Richard and I always made it a point to stop at the Mammoth Ranger Station to get our wilderness permits and visit with Mike. Often we would have supper together after a climb. Mike loved meeting seasoned climbers and novices alike and talking about the wilderness. One day he excitedly showed us a photo of himself with well-known mountainer Barbara Lilley who had come in for a permit.
The day after Mike's memorial gathering on June 18, Richard and I drove from Mammoth Lakes to the South Lake trailhead and backpacked into the Treasure Lakes area. There was a lot of snow. Above Lake 10,668 the trail was hidden by snow, and we had to hike carefully because in places there was water running under the snow. Such conditions require care to prevent plunging through the rotten snow and injuring an ankle or falling into an under-snow water flow.
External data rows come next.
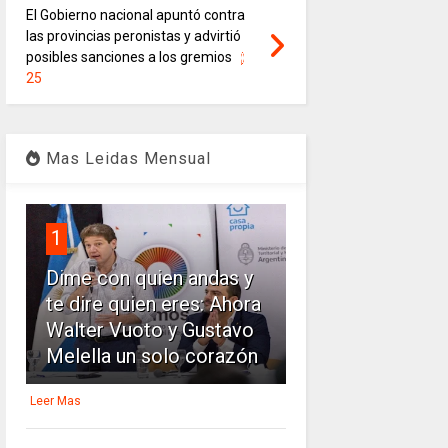
El Gobierno nacional apuntó contra
las provincias peronistas y advirtió
posibles sanciones a los gremios
25
Mas Leidas Mensual
1
Dime con quien andas y
te dire quien eres: Ahora
Walter Vuoto y Gustavo
Melella un solo corazón
Leer Mas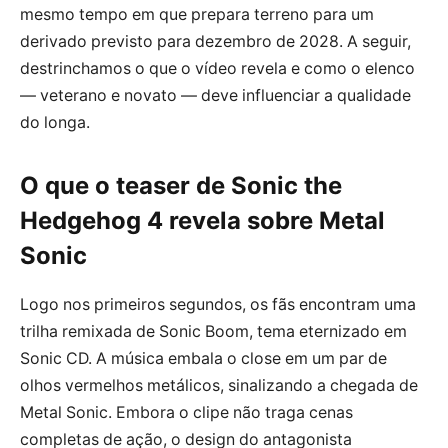
mesmo tempo em que prepara terreno para um
derivado previsto para dezembro de 2028. A seguir,
destrinchamos o que o vídeo revela e como o elenco
— veterano e novato — deve influenciar a qualidade
do longa.
O que o teaser de Sonic the
Hedgehog 4 revela sobre Metal
Sonic
Logo nos primeiros segundos, os fãs encontram uma
trilha remixada de Sonic Boom, tema eternizado em
Sonic CD. A música embala o close em um par de
olhos vermelhos metálicos, sinalizando a chegada de
Metal Sonic. Embora o clipe não traga cenas
completas de ação, o design do antagonista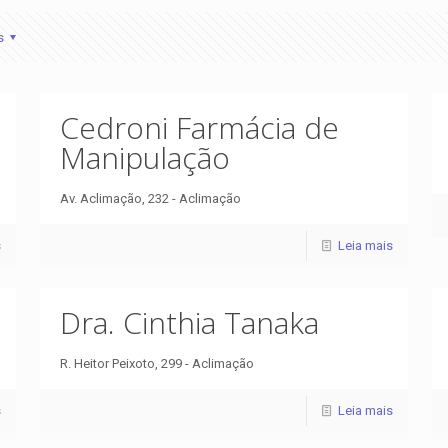
s
Cedroni Farmácia de
Manipulação
Av. Aclimação, 232 - Aclimação
s
Leia mais
Dra. Cinthia Tanaka
R. Heitor Peixoto, 299 - Aclimação
s
Leia mais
We camped on the last bit of exposed dirt at about 11,200 with a fine view of Mount Johnson. Before setting up camp, we hiked up to Lake 11,320 to see if there was any dirt or running water, but found only sun cups and frozen vistas, so we backtracked.
Early the next morning we donned crampons and started hiking toward the upper lakes and the southeast slopes of Mount Johnson.
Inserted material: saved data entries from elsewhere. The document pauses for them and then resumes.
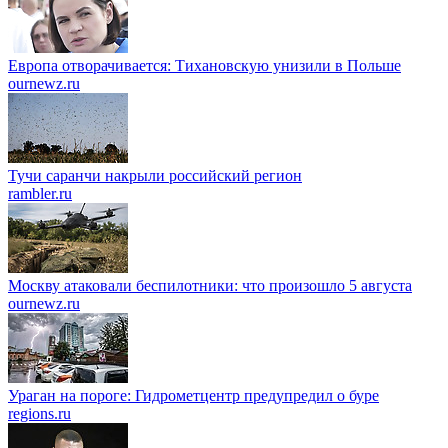
Европа отворачивается: Тихановскую унизили в Польше
ournewz.ru
Тучи саранчи накрыли российский регион
rambler.ru
Москву атаковали беспилотники: что произошло 5 августа
ournewz.ru
Ураган на пороге: Гидрометцентр предупредил о буре
regions.ru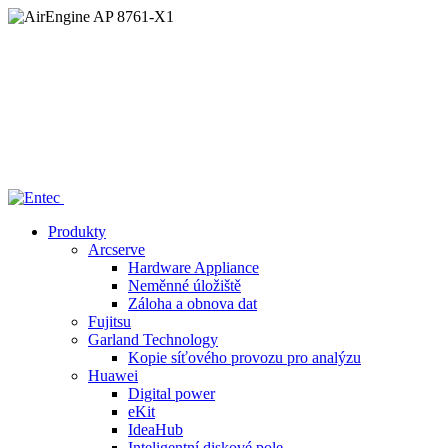
Home
/
—— AirEngine AP 8761-X1
Produkty
Arcserve
Hardware Appliance
Neměnné úložiště
Záloha a obnova dat
Fujitsu
Garland Technology
Kopie síťového provozu pro analýzu
Huawei
Digital power
eKit
IdeaHub
Inteligentní diskové pole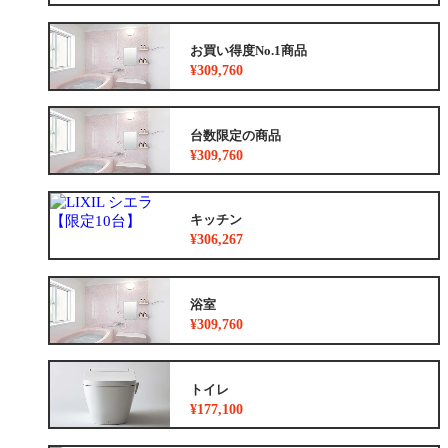
お買い得度No.1商品
¥309,760
台数限定の商品
¥309,760
キッチン
¥306,267
浴室
¥309,760
トイレ
¥177,100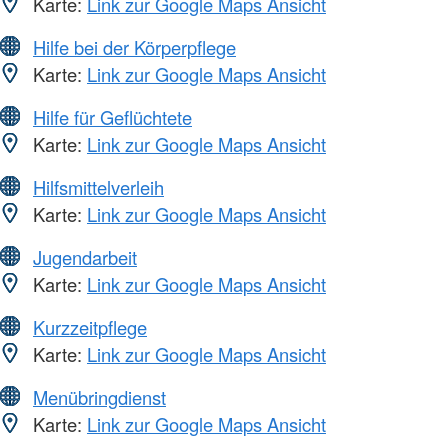
Karte:
Link zur Google Maps Ansicht
Hilfe bei der Körperpflege
Karte:
Link zur Google Maps Ansicht
Hilfe für Geflüchtete
Karte:
Link zur Google Maps Ansicht
Hilfsmittelverleih
Karte:
Link zur Google Maps Ansicht
Jugendarbeit
Karte:
Link zur Google Maps Ansicht
Kurzzeitpflege
Karte:
Link zur Google Maps Ansicht
Menübringdienst
Karte:
Link zur Google Maps Ansicht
A note to future climbers: the summit is the leftmost tower. We made the mistake of climbing to the ridge on the right thinking the summit was out of sight. From the ridge it was either third class rock or a 50-degree snow slope, so we downclimbed to easier terrain.
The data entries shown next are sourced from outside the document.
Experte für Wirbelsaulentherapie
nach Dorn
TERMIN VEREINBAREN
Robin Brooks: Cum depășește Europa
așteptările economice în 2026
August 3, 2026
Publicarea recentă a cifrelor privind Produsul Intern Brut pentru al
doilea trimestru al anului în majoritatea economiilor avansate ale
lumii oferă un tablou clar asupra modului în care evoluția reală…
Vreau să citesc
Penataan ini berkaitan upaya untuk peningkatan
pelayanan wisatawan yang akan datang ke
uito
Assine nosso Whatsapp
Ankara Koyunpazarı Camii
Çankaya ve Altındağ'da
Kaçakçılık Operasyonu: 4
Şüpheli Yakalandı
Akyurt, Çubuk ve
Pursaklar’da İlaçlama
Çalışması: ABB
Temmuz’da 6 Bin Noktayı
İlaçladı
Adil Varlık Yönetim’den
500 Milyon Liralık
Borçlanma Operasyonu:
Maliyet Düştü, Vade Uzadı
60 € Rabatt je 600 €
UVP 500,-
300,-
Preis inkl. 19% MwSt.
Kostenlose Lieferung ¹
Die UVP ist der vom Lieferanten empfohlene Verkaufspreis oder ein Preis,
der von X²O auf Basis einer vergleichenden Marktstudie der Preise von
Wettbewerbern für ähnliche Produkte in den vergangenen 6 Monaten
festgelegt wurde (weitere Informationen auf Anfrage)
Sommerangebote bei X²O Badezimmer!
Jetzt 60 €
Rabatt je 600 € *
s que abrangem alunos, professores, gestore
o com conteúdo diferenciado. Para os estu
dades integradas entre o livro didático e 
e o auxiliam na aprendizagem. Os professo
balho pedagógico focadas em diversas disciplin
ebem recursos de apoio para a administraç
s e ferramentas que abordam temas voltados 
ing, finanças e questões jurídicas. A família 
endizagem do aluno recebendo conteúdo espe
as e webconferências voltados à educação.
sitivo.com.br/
Then we climbed up again but were once more faced with third class rock or very steep snow. I started up the rock. Richard chose the snow, but partway up switched to rock. It was not easy.
Finally we reached the summit where we spent more than an hour, first perusing the register where we saw Mike's signature from 2007 then scattering Mike's ashes and taking photos.
Then down. By that time the snow was mushy. We faced into the steep slope and kicked steps in the increasingly unstable snow. Once off the peak we gingerly picked our way over the softening snow back to camp.
The next day we packed out. Below the snow line there were campers and anglers galore.